Second, we used mixed-effect cox models, which adopt the Kaplan–Meier survival analysis framework, and fit survival curves using the coxme R package v2.2–18.191. Because the event measured in our time-to-event data is emergence from the shelter rather than actual death or survival as is usually the case in such analyses, the estimated survival curves correspond to the expected proportion of fish having emerged from the refuge at a certain time. Here as well, as random effects we entered family identity nested in tank identity.

Third, we fitted censored regressions (Tobit models) using the censReg R package v0.5–3692. We set the right limit for censoring at 1.652215129 (the z-score corresponding to the maximum time value in seconds in our experiment) and the left limit at – 1.000734669 (the z-score corresponding to zero in our experiments).
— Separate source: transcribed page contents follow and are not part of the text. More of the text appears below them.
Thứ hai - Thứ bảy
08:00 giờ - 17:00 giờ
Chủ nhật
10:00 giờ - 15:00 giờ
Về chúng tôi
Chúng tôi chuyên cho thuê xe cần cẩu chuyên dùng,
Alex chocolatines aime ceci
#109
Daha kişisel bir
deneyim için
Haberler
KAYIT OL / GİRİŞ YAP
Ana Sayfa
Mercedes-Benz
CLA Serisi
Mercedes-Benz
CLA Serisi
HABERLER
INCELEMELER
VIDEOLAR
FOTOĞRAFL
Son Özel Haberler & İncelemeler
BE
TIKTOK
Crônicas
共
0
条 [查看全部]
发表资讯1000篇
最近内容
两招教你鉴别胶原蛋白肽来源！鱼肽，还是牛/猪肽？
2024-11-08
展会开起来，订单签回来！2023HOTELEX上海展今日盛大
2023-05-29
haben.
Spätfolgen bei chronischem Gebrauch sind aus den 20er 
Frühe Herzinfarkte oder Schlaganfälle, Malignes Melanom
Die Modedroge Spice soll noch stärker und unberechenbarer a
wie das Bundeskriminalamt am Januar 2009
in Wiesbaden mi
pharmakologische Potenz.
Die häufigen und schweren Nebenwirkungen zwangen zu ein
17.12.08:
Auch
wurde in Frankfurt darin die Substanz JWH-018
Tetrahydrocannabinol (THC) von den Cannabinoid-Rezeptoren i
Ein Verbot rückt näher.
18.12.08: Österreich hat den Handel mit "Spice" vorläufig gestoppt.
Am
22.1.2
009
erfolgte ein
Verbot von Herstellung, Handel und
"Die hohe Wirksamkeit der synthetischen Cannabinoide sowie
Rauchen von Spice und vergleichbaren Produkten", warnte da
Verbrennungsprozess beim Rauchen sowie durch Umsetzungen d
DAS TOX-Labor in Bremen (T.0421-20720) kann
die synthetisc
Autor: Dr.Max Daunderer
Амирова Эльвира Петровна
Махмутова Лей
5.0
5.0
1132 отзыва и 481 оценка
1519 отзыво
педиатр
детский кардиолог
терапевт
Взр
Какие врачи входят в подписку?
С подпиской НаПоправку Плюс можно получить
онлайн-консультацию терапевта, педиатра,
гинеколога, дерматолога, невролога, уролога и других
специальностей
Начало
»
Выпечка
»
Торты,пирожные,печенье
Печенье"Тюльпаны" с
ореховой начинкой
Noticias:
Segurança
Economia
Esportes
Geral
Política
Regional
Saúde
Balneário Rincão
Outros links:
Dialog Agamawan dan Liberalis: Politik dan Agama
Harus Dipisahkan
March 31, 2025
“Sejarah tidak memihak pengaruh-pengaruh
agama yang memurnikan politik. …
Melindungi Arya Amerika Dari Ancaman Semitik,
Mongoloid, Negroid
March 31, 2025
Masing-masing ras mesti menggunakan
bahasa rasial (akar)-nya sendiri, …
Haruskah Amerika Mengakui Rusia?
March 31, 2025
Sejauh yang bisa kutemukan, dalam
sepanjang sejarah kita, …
As censored regression models do not allow the specification of random effects and require each fixed effect to be present across other fixed effects, we had to run full models without including family or tank identity. However, for analyses that concerned individual treatments or pairwise comparisons (i.e., models without a treatment variable or those where families were shared across treatments), we entered family identity as a covariate to control for genetic effects. Tank identity could never be added to censored regression models as it was never shared across other fixed factors.

Across approaches, we aimed to analyse the correlation between emergence times and body sizes in accordance with the metabolic hypothesis and how this correlation is affected by the different risk treatments. First, we split our dataset into the treatments that received parental care and those that did not. For the individuals receiving no parental care, we entered body size, maternal risk, paternal risk, personal risk and all 2-way, 3-way and 4-way interactions between these factors in the model. For the dataset containing individuals receiving parental care instead, we entered body size, biparental (gametal) risk and caring parent risk along with all 2-way and 3-way interactions in the model. In addition, to control for possible effects of different parental care intensity levels, we entered average parental care intensity as a covariate in the model but did not include interactions involving this term as our number of samples that received below 50% parental care intensity was too low to obtain reliable interaction estimates (e.g. in two treatments no pairs provided such little care, and in the other two treatments this was the case only for 1–2 pairs each). Second, as full models suggest the presence of higher-order interactions throughout, we followed up with a simple post-hoc model where we only entered body size, a single ‘treatment’ fixed effect that contains all 12 treatment combinations as well as their interaction. This approach also mitigates the risk of overfitting models93. We tested for the significance of the fixed effects in all models using Wald chi-square tests using the Anova function in the car R package. Afterwards, we extracted pairwise contrasts between treatments from the full model using the emmeans R package v. 1.8.094 or, in case of CensReg models, which are not supported by emmeans, we split the dataset in all possible pairwise comparisons and re-ran the models to derive contrast estimates. Lastly, we split our dataset into 12 datasets, each containing only the data from a single treatment so as to re-run all models without a ‘treatment’ fixed effect so as to calculate estimated slopes (β), their variation, and whether they are significantly different from zero. All data (Supplementary Information 1) and corresponding metadata (Supplementary Information 2) that were used in statistical analyses are provided as part of the supplementary material.